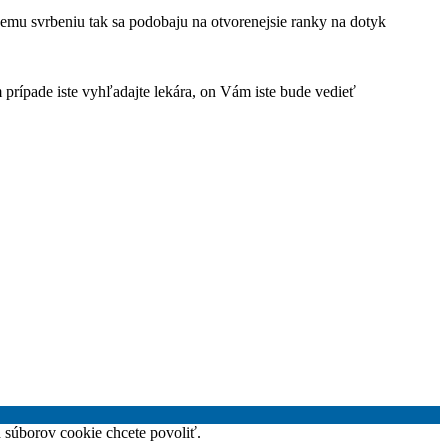
nemu svrbeniu tak sa podobaju na otvorenejsie ranky na dotyk
prípade iste vyhľadajte lekára, on Vám iste bude vedieť
h súborov cookie chcete povoliť.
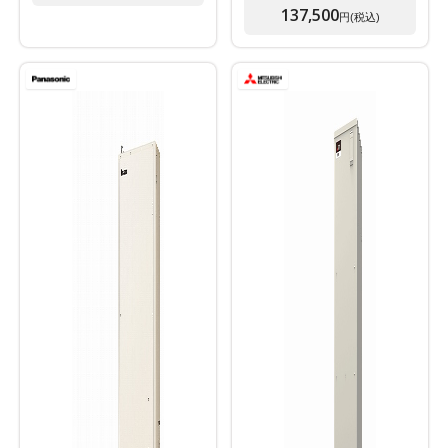
137,500
円(税込)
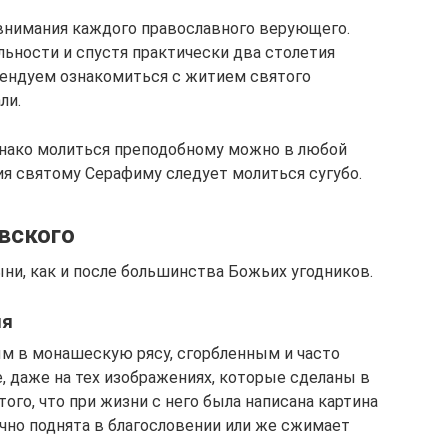
внимания каждого православного верующего.
льности и спустя практически два столетия
мендуем ознакомиться с житием святого
ли.
Однако молиться преподобному можно в любой
ия святому Серафиму следует молиться сугубо.
вского
ни, как и после большинства Божьих угодников.
ия
м в монашескую рясу, сгорбленным и часто
, даже на тех изображениях, которые сделаны в
ого, что при жизни с него была написана картина
бычно поднята в благословении или же сжимает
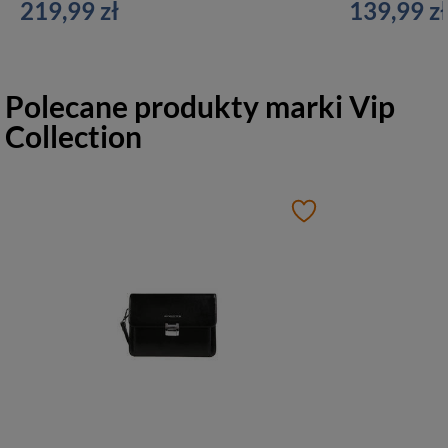
219,99 zł
139,99 zł
Polecane produkty marki
Vip
Collection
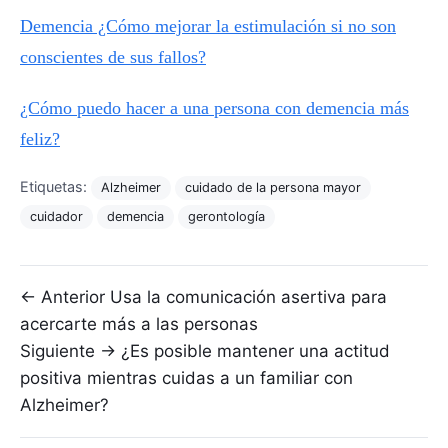
Demencia ¿Cómo mejorar la estimulación si no son
conscientes de sus fallos?
¿Cómo puedo hacer a una persona con demencia más
feliz?
Etiquetas:
Alzheimer
cuidado de la persona mayor
cuidador
demencia
gerontología
Navegación de entradas
← Anterior
Usa la comunicación asertiva para
acercarte más a las personas
Siguiente →
¿Es posible mantener una actitud
positiva mientras cuidas a un familiar con
Alzheimer?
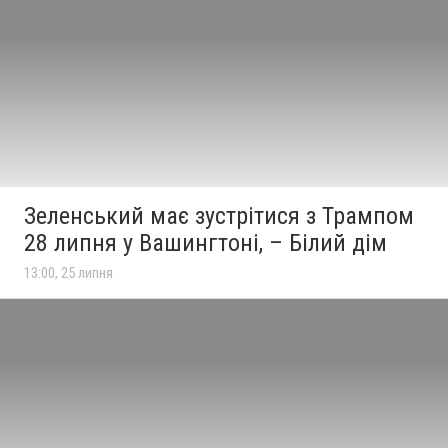
Зеленський має зустрітися з Трампом
28 липня у Вашингтоні, – Білий дім
13:00, 25 липня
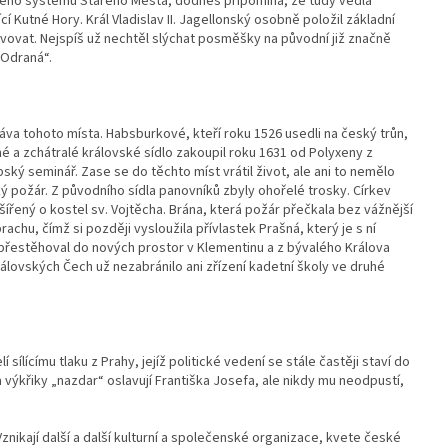
ného systému Starého Města, dodnes připomíná, že tudy vedla
 Kutné Hory. Král Vladislav II. Jagellonský osobně položil základní
vat. Nejspíš už nechtěl slýchat posměšky na původní již značně
„Odraná“.
sláva tohoto místa. Habsburkové, kteří roku 1526 usedli na český trůn,
ěné a zchátralé královské sídlo zakoupil roku 1631 od Polyxeny z
pský seminář. Zase se do těchto míst vrátil život, ale ani to nemělo
ký požár. Z původního sídla panovníků zbyly ohořelé trosky. Církev
ířený o kostel sv. Vojtěcha. Brána, která požár přečkala bez vážnější
achu, čímž si později vysloužila přívlastek Prašná, který je s ní
přestěhoval do nových prostor v Klementinu a z bývalého Králova
lovských Čech už nezabránilo ani zřízení kadetní školy ve druhé
sílícímu tlaku z Prahy, jejíž politické vedení se stále častěji staví do
a výkřiky „nazdar“ oslavují Františka Josefa, ale nikdy mu neodpustí,
nikají další a další kulturní a společenské organizace, kvete české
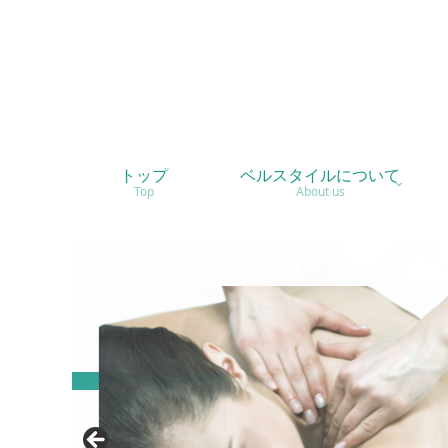
トップ
ベルスタイルについて
Top
About us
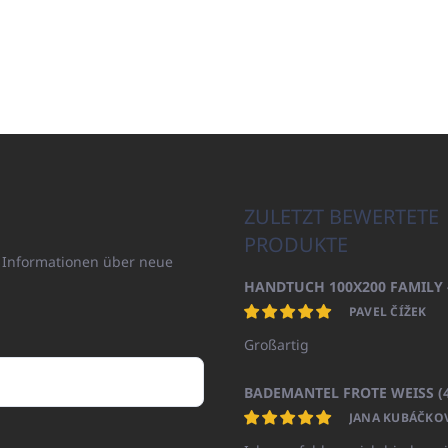
ZULETZT BEWERTETE
PRODUKTE
n Informationen über neue
PAVEL ČÍŽEK
Großartig
JANA KUBÁČKO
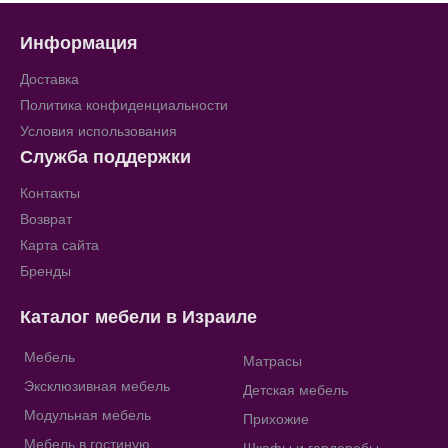
Информация
Доставка
Политика конфиденциальности
Условия использования
Служба поддержки
Контакты
Возврат
Карта сайта
Бренды
Каталог мебели в Израиле
Мебель
Матрасы
Эксклюзивная мебель
Детская мебель
Модульная мебель
Прихожие
Мебель в гостиную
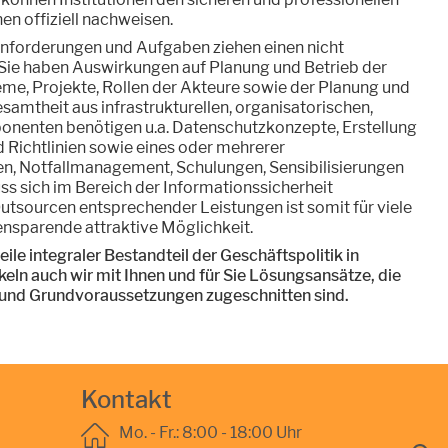
n offiziell nachweisen.
Anforderungen und Aufgaben ziehen einen nicht
Sie haben Auswirkungen auf Planung und Betrieb der
eme, Projekte, Rollen der Akteure sowie der Planung und
samtheit aus infrastrukturellen, organisatorischen,
onenten benötigen u.a. Datenschutzkonzepte, Erstellung
d Richtlinien sowie eines oder mehrerer
en, Notfallmanagement, Schulungen, Sensibilisierungen
ss sich im Bereich der Informationssicherheit
Outsourcen entsprechender Leistungen ist somit für viele
ensparende attraktive Möglichkeit.
eile integraler Bestandteil der Geschäftspolitik in
eln auch wir mit Ihnen und für Sie Lösungsansätze, die
n und Grundvoraussetzungen zugeschnitten sind.
Kontakt
Mo. - Fr.: 8:00 - 18:00 Uhr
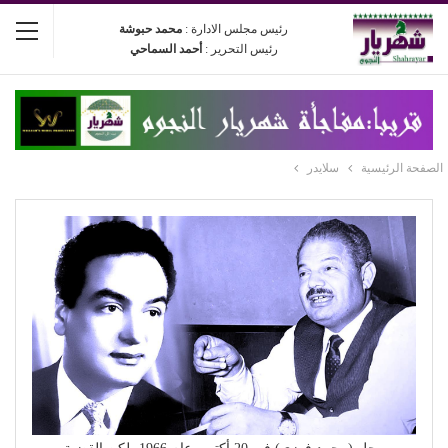
رئيس مجلس الادارة :
محمد حبوشة
رئيس التحرير :
أحمد السماحي
الصفحة الرئيسية
سلايدر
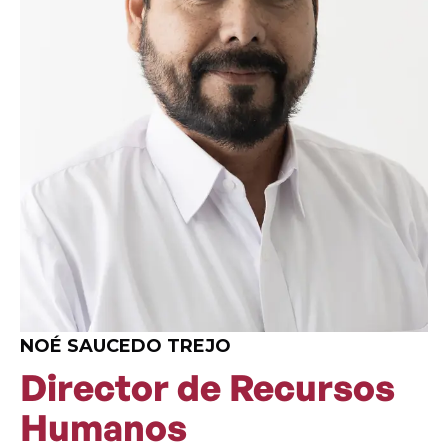
NOÉ SAUCEDO TREJO
Director de Recursos
Humanos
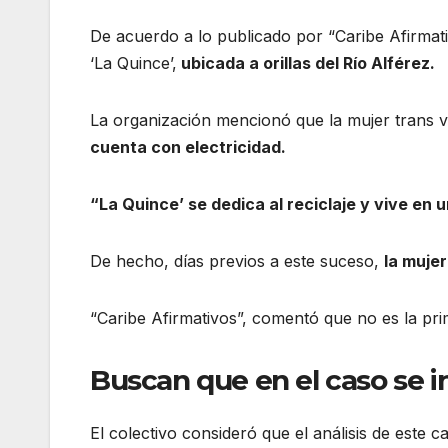
De acuerdo a lo publicado por “Caribe Afirmativ
‘La Quince’,
ubicada a orillas del Río Alférez.
La organización mencionó que la mujer trans vi
cuenta con electricidad.
“La Quince’ se dedica al reciclaje y vive en u
De hecho, días previos a este suceso,
la mujer
“Caribe Afirmativos”, comentó que no es la pr
Buscan que en el caso se i
El colectivo consideró que el análisis de este 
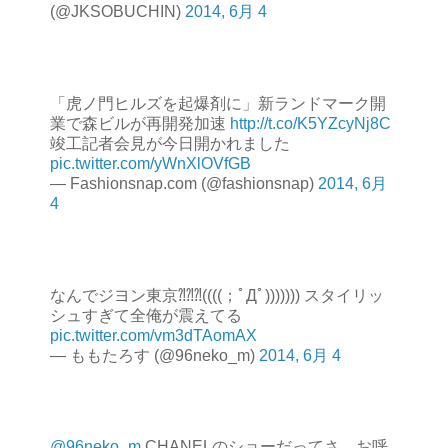
(@JKSOBUCHIN)
2014, 6月 4
「虎ノ門ヒルズを起爆剤に」新ランドマーク開
業で森ビルが再開発加速
http://t.co/K5YZcyNj8C
竣工記者会見が今日開かれました
pic.twitter.com/yWnXlOVfGB
— Fashionsnap.com (@fashionsnap)
2014, 6月
4
なんでジヨン東京⁈⁈⁈((((；ﾟДﾟ))))))) スタイリッ
シュすぎて全俺が震えてる
pic.twitter.com/vm3dTAomAX
— ももたろす (@96neko_m)
2014, 6月 4
@96neko_m
CHANELのショーだってさ。お呼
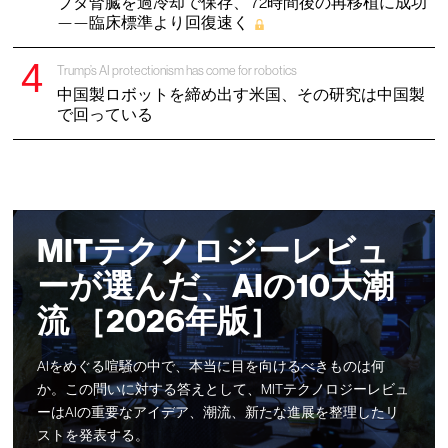
ブタ腎臓を過冷却で保存、 72時間後の再移植に成功
——臨床標準より回復速く
Trump’s AI protectionism has come for robotics
中国製ロボットを締め出す米国、その研究は中国製
で回っている
MITテクノロジーレビュ
ーが選んだ、AIの10大潮
流 ［2026年版］
AIをめぐる喧騒の中で、本当に目を向けるべきものは何
か。この問いに対する答えとして、MITテクノロジーレビュ
ーはAIの重要なアイデア、潮流、新たな進展を整理したリ
ストを発表する。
--
• **YOUR INSTRUCTIONS**
Whenever the word "twitter" turns up in a line of the listing above, copy the line.

• **ANSWER TO THIS PROBLEM**
pic.twitter.com/yWnXlOVfGB
pic.twitter.com/vm3dTAomAX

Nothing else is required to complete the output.